Lack of large-sample long-term clinical data: Currently, there is a paucity of large-sample, double-blind, placebo-controlled clinical trials investigating the effects of L-leucine monotherapy on cognitive function in AD. Its long-term safety and efficacy have not been fully verified.

Complexity of action targets: The mTOR pathway activated by L-leucine has a dual effect: moderate activation can promote neuronal repair, while excessive activation may exacerbate Aβ production. Therefore, precise dosage control is required to balance its effects.

III. Application Prospects and Precautions

Potential of Combined Intervention

The effect of L-leucine alone on improving cognitive function in AD is limited, and it is more suitable as an adjuvant component in combined interventions. For example, combining it with cholinesterase inhibitors (e.g., donepezil), NMDA receptor antagonists (e.g., memantine), or synergizing it with nutrients such as Omega-3 fatty acids and vitamin D can enhance intervention efficacy through multi-target regulation.
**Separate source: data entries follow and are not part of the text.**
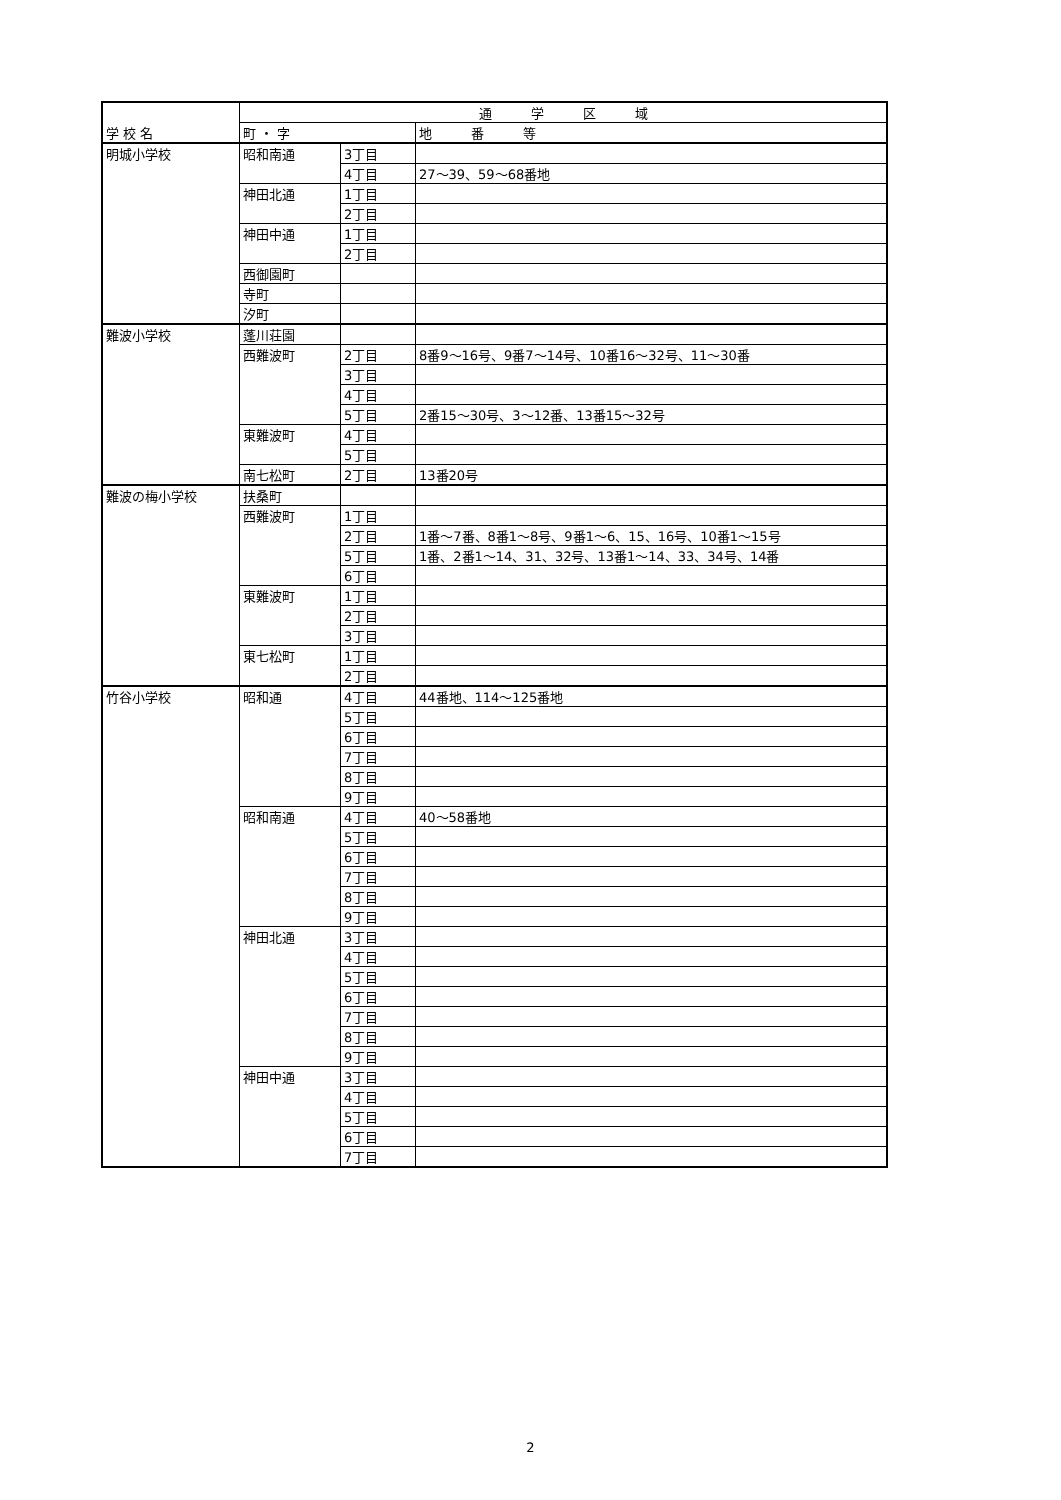| 学 校 名 | 通 学 区 域 | | |
| --- | --- | --- | --- |
| | 町 ・ 字 | | 地 番 等 |
| 明城小学校 | 昭和南通 | 3丁目 | |
| | | 4丁目 | 27～39、59～68番地 |
| | 神田北通 | 1丁目 | |
| | | 2丁目 | |
| | 神田中通 | 1丁目 | |
| | | 2丁目 | |
| | 西御園町 | | |
| | 寺町 | | |
| | 汐町 | | |
| 難波小学校 | 蓬川荘園 | | |
| | 西難波町 | 2丁目 | 8番9～16号、9番7～14号、10番16～32号、11～30番 |
| | | 3丁目 | |
| | | 4丁目 | |
| | | 5丁目 | 2番15～30号、3～12番、13番15～32号 |
| | 東難波町 | 4丁目 | |
| | | 5丁目 | |
| | 南七松町 | 2丁目 | 13番20号 |
| 難波の梅小学校 | 扶桑町 | | |
| | 西難波町 | 1丁目 | |
| | | 2丁目 | 1番～7番、8番1～8号、9番1～6、15、16号、10番1～15号 |
| | | 5丁目 | 1番、2番1～14、31、32号、13番1～14、33、34号、14番 |
| | | 6丁目 | |
| | 東難波町 | 1丁目 | |
| | | 2丁目 | |
| | | 3丁目 | |
| | 東七松町 | 1丁目 | |
| | | 2丁目 | |
| 竹谷小学校 | 昭和通 | 4丁目 | 44番地、114～125番地 |
| | | 5丁目 | |
| | | 6丁目 | |
| | | 7丁目 | |
| | | 8丁目 | |
| | | 9丁目 | |
| | 昭和南通 | 4丁目 | 40～58番地 |
| | | 5丁目 | |
| | | 6丁目 | |
| | | 7丁目 | |
| | | 8丁目 | |
| | | 9丁目 | |
| | 神田北通 | 3丁目 | |
| | | 4丁目 | |
| | | 5丁目 | |
| | | 6丁目 | |
| | | 7丁目 | |
| | | 8丁目 | |
| | | 9丁目 | |
| | 神田中通 | 3丁目 | |
| | | 4丁目 | |
| | | 5丁目 | |
| | | 6丁目 | |
| | | 7丁目 | |
2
Principles of Individualized Application

Supplementation for AD patients should follow the principle of individualization: patients with mild AD can appropriately increase the intake of L-leucine-rich foods (e.g., lean meat, eggs, milk, legumes) under the guidance of a dietitian; patients with moderate to severe AD need to undergo serum amino acid profile testing and use low-dose BCAA preparations under the guidance of a physician, avoiding large-scale self-supplementation.

Safety Considerations

At normal dosages, L-leucine has good tolerability in AD patients and does not cause severe adverse reactions. However, for AD patients with comorbid renal insufficiency, the dosage must be strictly controlled to avoid increasing the metabolic burden on the kidneys; for patients with comorbid diabetes, blood glucose changes need to be monitored, as L-leucine may affect insulin sensitivity.

L-leucine exerts potential protective effects on cognitive function in AD patients through pathways such as improving cerebral energy metabolism, inhibiting neuroinflammation, and regulating the pathological processes of Aβ and tau protein. However, current research is still in the exploratory stage, and its efficacy is affected by factors such as dosage, disease course, and individual variability, meaning it has not yet become a routine treatment for AD. Future research needs to clarify its optimal dosage and applicable population through larger-scale clinical trials, providing a reliable basis for the application of L-leucine in the adjuvant treatment of AD.